La muchacha los guio durante la visita. Comenzaron por la cocina, donde dos mujeres se atareaban en torno a grandes cacerolas bienolientes, y pasaron después por el salón. Todo tenía un aspecto acogedor y bien ordenado, aunque un poco sombrío. En el salón, estaba encendido el televisor y varias personas reposaban en los amplios sofás, algunas con los ojos fijos en la pantalla, otras tejiendo, dos durmiendo con la boca abierta.

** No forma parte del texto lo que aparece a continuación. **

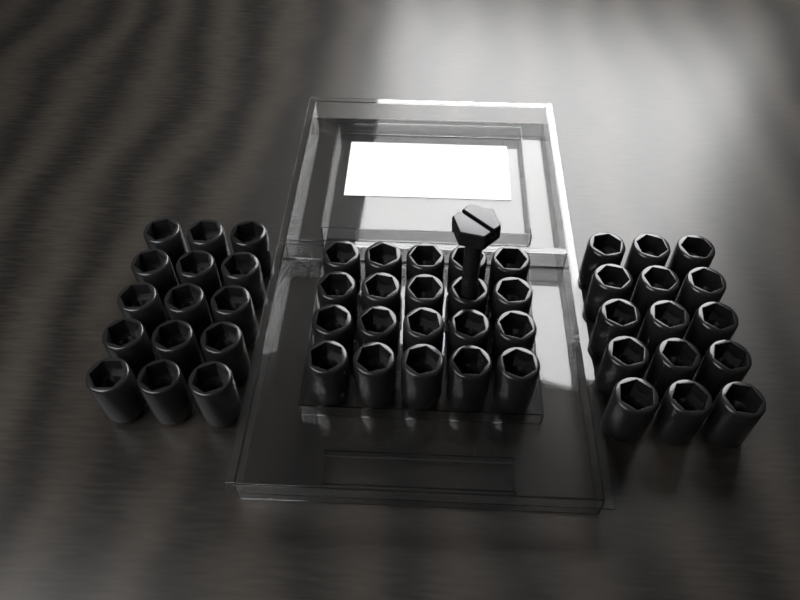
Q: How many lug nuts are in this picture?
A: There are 50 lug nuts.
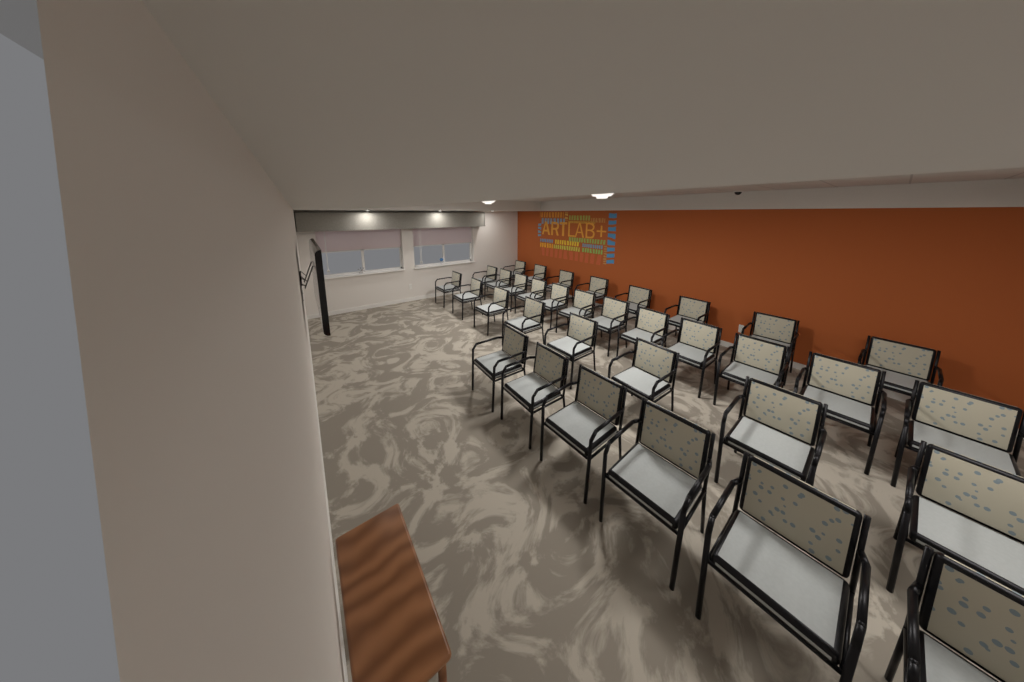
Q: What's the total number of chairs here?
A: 34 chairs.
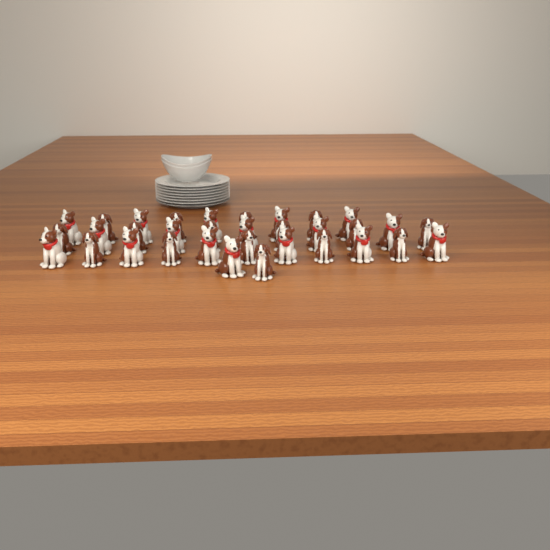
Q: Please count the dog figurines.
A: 33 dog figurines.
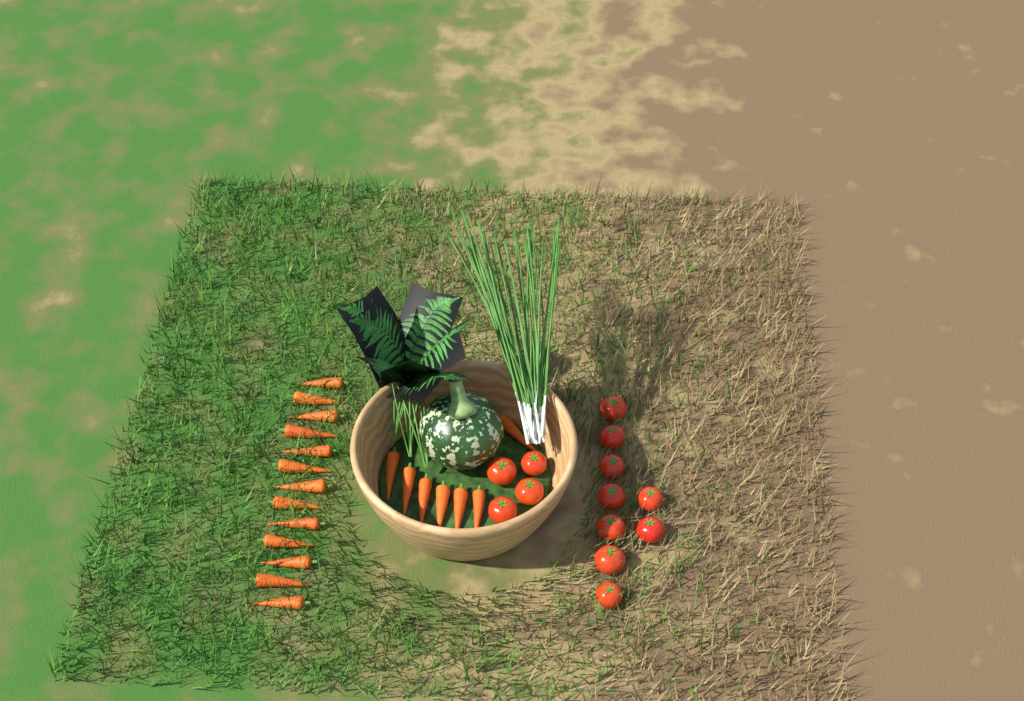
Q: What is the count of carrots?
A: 20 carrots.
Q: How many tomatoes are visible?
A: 13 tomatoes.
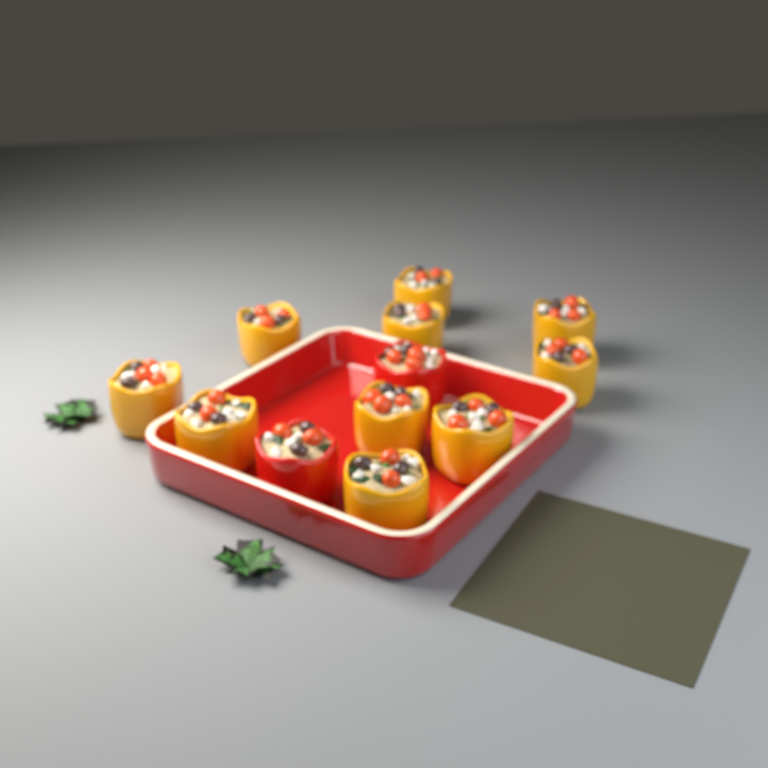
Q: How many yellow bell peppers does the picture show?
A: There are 10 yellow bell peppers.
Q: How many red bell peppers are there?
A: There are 2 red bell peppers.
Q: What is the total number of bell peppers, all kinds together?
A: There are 12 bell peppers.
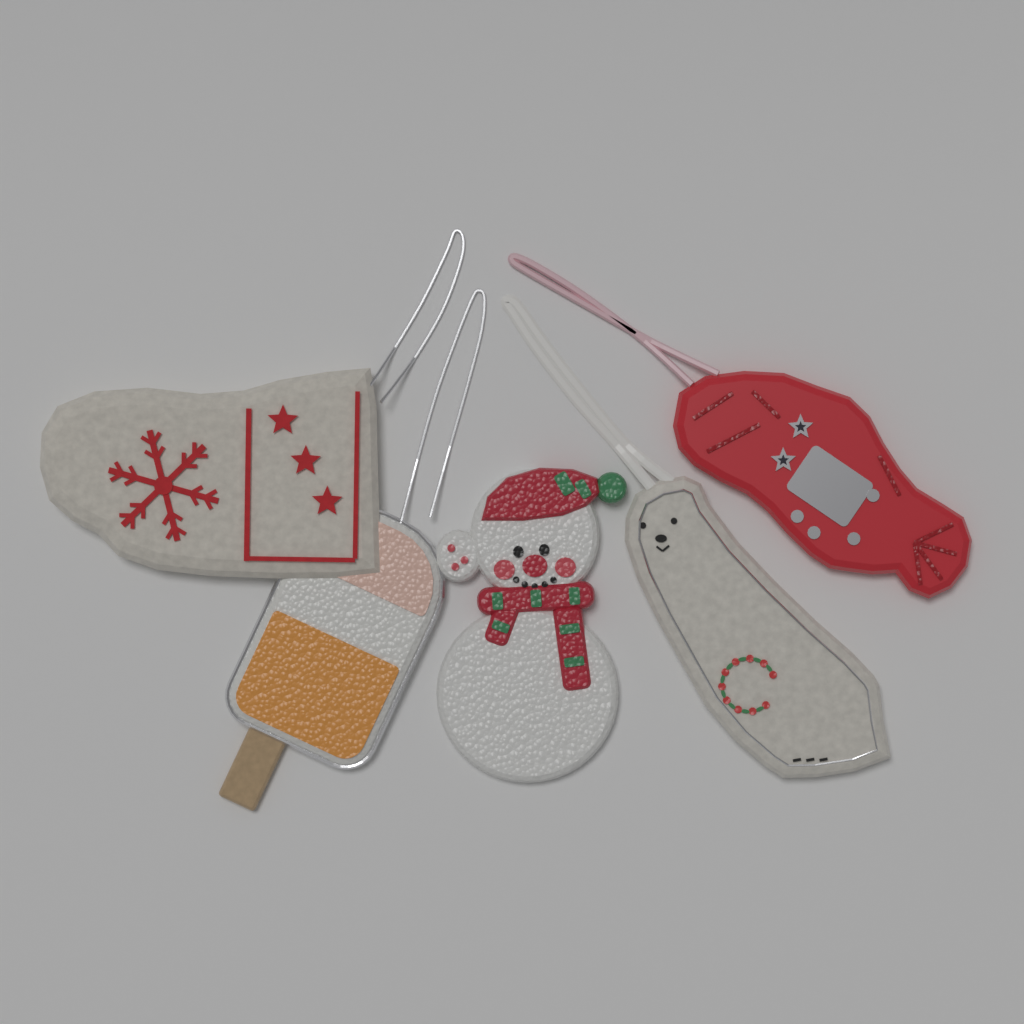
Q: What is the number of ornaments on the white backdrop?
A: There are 5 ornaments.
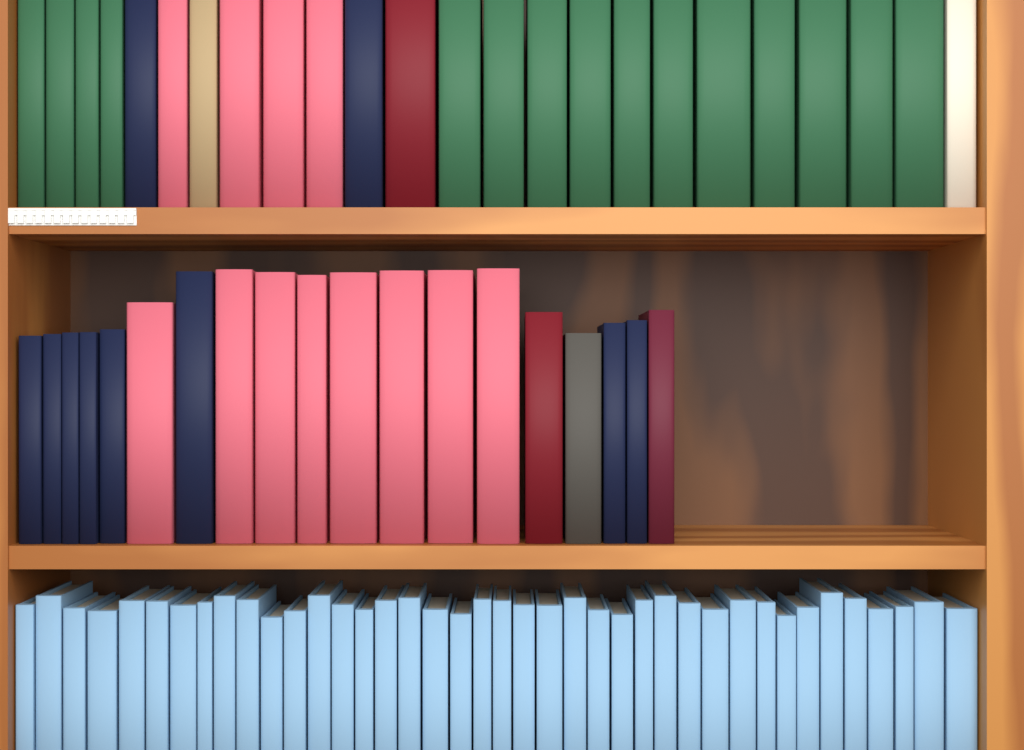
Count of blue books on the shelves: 40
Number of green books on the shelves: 15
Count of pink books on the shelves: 12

Doña Graça tiró a su hijo del brazo.
– Oye, Tomás, ¿has visto?
– ¿Qué, madre?
– Son todos viejos -susurró para que no la escuchasen los que estaban cerca-. Aquí sólo hay viejos.
– Pero la casa es agradable, ¿no?
– Sí, eso sí. Pero sólo hay viejos, ¿te has fijado?
– ¿Y? Aquí usted podría hacer un montón de amigos.
– ¿Yo?
– Sí, ¿por qué no? Son todas personas de su edad.
– Nada, no son nada de mi edad. Éstos son todos vejetes, ¿no lo ves?
Tomás se rascó la cabeza, algo desconcertado.
– Usted, madre, aquí estaría muy bien -insistió-. Parece una vivienda agradable y aquí viven personas de su edad. Se entretendría con amigas nuevas, ya iba a ver.
– ¿Estás tonto o qué? ¿Para qué me hace falta a mí venir a este sitio?
– Es mejor que estar sola en casa. Fíjese: aquí no tiene que preocuparse por nada. Hay personas que la cuidan y existe un montón de gente con la que puede conversar. -Bajó la voz, pero puso más intensidad en las palabras-. ¿Es o no es mejor que estar sola encerrada en casa?
– Vamos, no digas tonterías.
– En serio, aquí se ocupan de usted.
– Yo no necesito que se ocupen de mí. Para eso me basta con doña Mercedes, que Dios la bendiga. Además, están mis vecinas, que son unas santas y que me ayudan siempre que lo necesito.
La muchacha con cofia y bata blanca los interrumpió.
– ¿Vamos al piso de arriba?
– Ah, gracias, es muy amable, pero no vale la pena -se disculpó doña Graça -. ¿Sabe? Nosotros ya…
– Vamos arriba, vamos -intervino Tomás, encaminándose hacia el pasillo-. Ya que estamos aquí, lo vemos todo.
Doña Graça suspiró y se resignó a seguir a su hijo y a la anfitriona. Cogieron el ascensor y salieron a un pasillo largo, resonando los pasos por la tarima de madera clara, seguramente de haya.
– Ay, no sé si podré -dijo la madre, desanimada al comprobar la extensión del pasillo-. Ya estoy cansada, Tomás. Mira que no tengo tu edad, hijo.
– Falta poco -dijo la muchacha de blanco, señalando la tercera puerta a la derecha-. Estamos a punto de llegar.
Recorrieron los últimos metros del pasillo y entraron en una habitación. No era muy espaciosa, pero presentaba un aspecto aseado. El mobiliario de pino era de estilo antiguo; la habitación disponía de ropero, televisor, un sofá y una cama grande, un ramo de flores sobre la escribanía, todo muy bien arreglado.
– Es agradable la habitación, ¿no? -preguntó Tomás, que se acercó a la ventana y observó el exterior-.¡Vaya! Tiene vistas al bosque y todo.
Doña Graça se acercó también y miró. El bosque era el pequeño pinar por donde habían pasado hacía poco.
– Bien, ¿ya podemos irnos? -preguntó ella algo impaciente.
– ¿No le gusta la habitación, madre?
– Ah, es muy agradable, eso sí. Pero ya me siento un poquito cansada, ¿sabes? Quiero ir a casa.